Mobile 2.0: Addicted to LBS
by Tarek Abu-Esber
If you’ve read any articles about the Future of Mobile then the chances are Location Based Services (LBS) got heavy billing. These days LBS has become a real industry buzz-word with more and more GPS enabled devices hitting the market and a plethora of new LBS services going live.
The user scenarios are pretty compelling: be able to know where your friends are, meet new people in your immediate area, get search information based on where you’re located, Geo-Tag your content so you can map where it was taken and many others being dreamed up.
In fact the future of mobile LBS was so pervasive that Google used it as a main components in their Android platform. It should come as no surprise then that when the top 50 entries to Googles Android Developer Challenge were revealed a large portion had used location in some way.
The pattern was also evident when a group of students at MIT handed in their projects which were created using Google’s Open mobile platform. Their professor had asked them to come up with the kind of Mobile Service they would like to use in the future and to then try and build it for Android devices. Again LBS was the most common type of service with the students using location information to determine various phone settings like ring-type or call barring and to deliver reminders (e.g. reminds you to buy milk if it detects that you’re near a store) as well as other useful features.
And the pattern isn’t unique to Android. When Apple announced the iPhone SDK they also announced that VC firm Kleiner Perkins were setting up a $100 Million iFund to invest in companies building applications for the iPhone. At the end of May the first two companies that had been chosen were announced and Whrrl, an LBS application, was one of them.
Apple themselves had acknowledged the importance of LBS when they added location tracking software in an firmware update for the original iPhone which identified the users location using cell towers and WiFi hotspots.
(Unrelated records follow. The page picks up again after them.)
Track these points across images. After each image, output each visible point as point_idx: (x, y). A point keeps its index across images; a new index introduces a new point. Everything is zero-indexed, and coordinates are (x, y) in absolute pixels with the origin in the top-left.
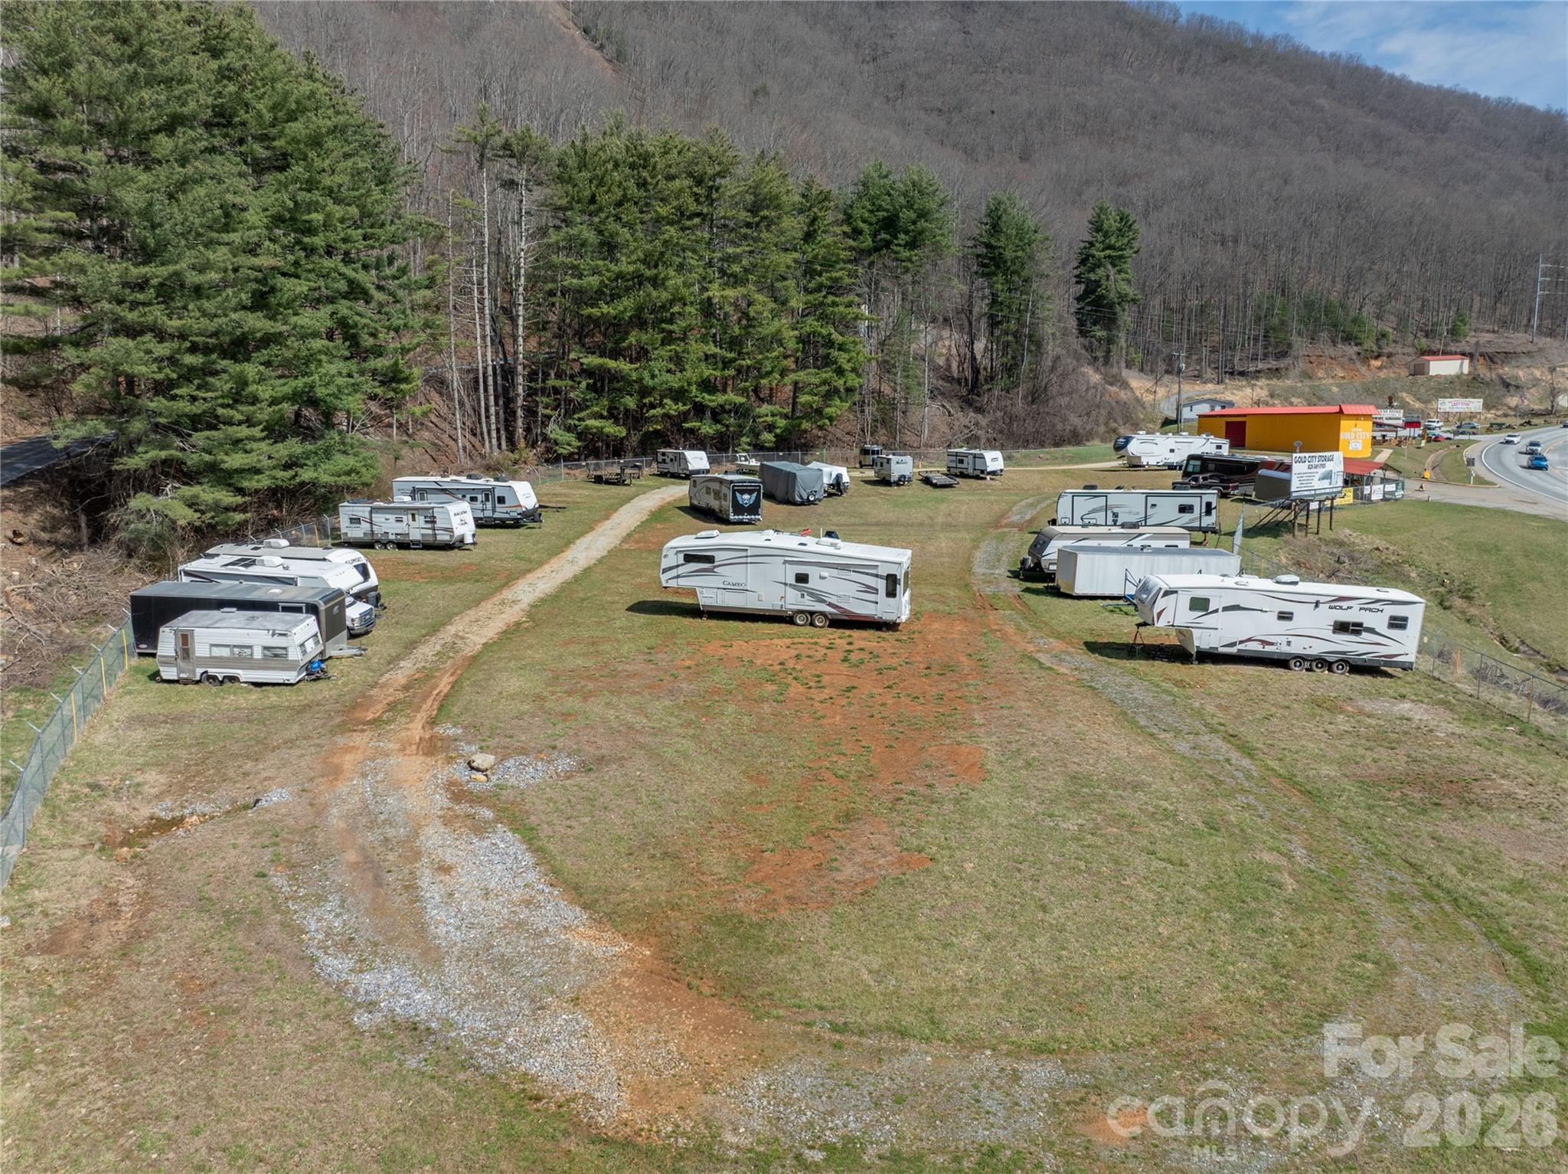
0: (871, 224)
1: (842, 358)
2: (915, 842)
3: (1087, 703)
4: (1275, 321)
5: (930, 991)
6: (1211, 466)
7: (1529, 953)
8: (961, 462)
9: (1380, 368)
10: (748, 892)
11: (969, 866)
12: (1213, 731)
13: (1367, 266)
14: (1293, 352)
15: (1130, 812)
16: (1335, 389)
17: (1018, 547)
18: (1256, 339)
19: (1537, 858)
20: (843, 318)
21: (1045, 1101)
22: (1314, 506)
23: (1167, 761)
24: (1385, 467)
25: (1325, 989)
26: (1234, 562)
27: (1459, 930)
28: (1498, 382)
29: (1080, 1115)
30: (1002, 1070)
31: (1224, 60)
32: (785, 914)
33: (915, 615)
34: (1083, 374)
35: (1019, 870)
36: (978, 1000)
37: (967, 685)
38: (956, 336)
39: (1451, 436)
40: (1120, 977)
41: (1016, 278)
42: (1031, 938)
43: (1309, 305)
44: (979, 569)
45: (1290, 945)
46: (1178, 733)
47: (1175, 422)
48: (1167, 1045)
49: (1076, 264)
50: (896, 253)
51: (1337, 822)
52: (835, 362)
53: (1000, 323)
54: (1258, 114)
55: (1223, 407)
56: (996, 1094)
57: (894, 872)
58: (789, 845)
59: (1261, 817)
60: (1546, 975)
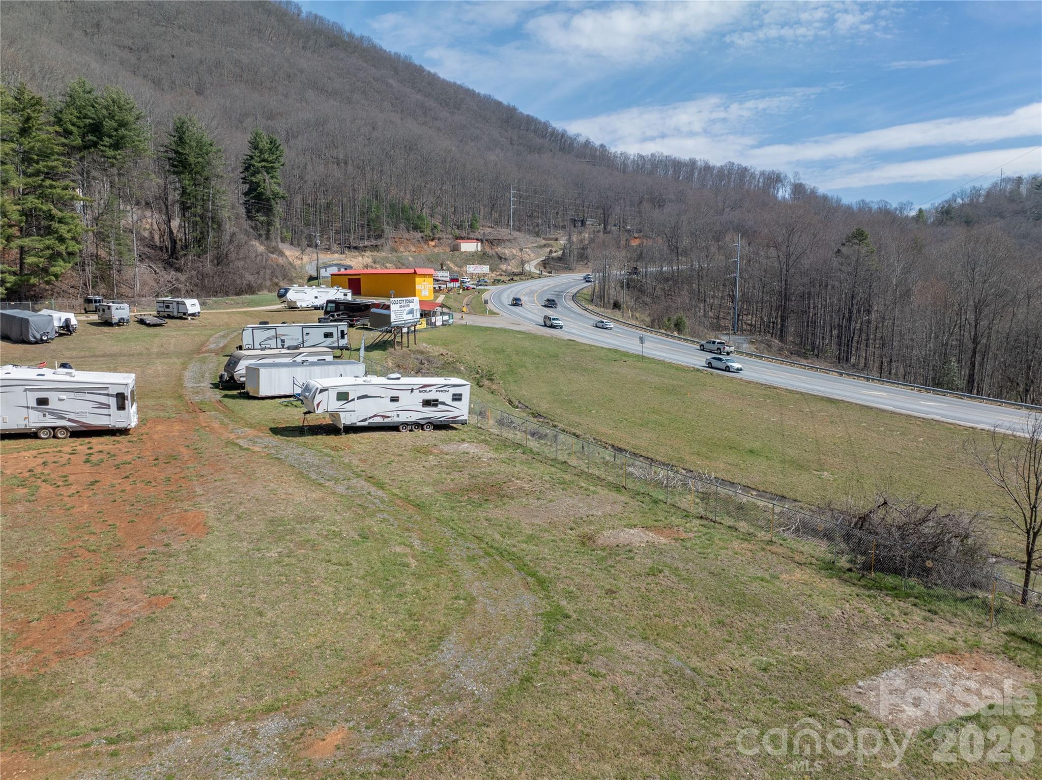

This trend continued when they added Assisted-GPS to the iPhone 3G which was announced last week and will be available in July. The mapping application will take advantage of the AGPS and iPhone developers can too, so we should be seeing just as many iPhone LBS applications as on Android.
And then there’s Nokia who’ve probably put more GPS enabled handsets in the hands of customers than any other manufacturer. GPS support has become a staple in their N-Series Symbian devices and from this week the same is also true of their E-Series enterprise handsets. Nokia have driven users to take advantage of that hardware by releasing a couple of free LBS applications for S60 users, both of which have been hugely successful.
Nokia Maps, which was originally a free add-on and now comes pre-installed every Nokia S60 handset, and Nokia Sports Tracker have been downloaded by millions of users whose feedback has been used to improve the products over the last few months. In fact Nokia Sports tracker, originally used to track your performance while exercising, proved so successful and was used in so many diverse ways that users dubbed it Life-Tracker.
So in 2008 the hardware is starting to become common place with every major handset manufacturer shipping GPS enabled devices. We’re also seeing the handset manufacturers and OS producers starting to make LBS software available. The foundations are being set and by the looks of things the developers have taken notice. Will 2009 be dubbed “The Year of LBS”? I certainly hope so and I can’t wait to see what the industry comes up with.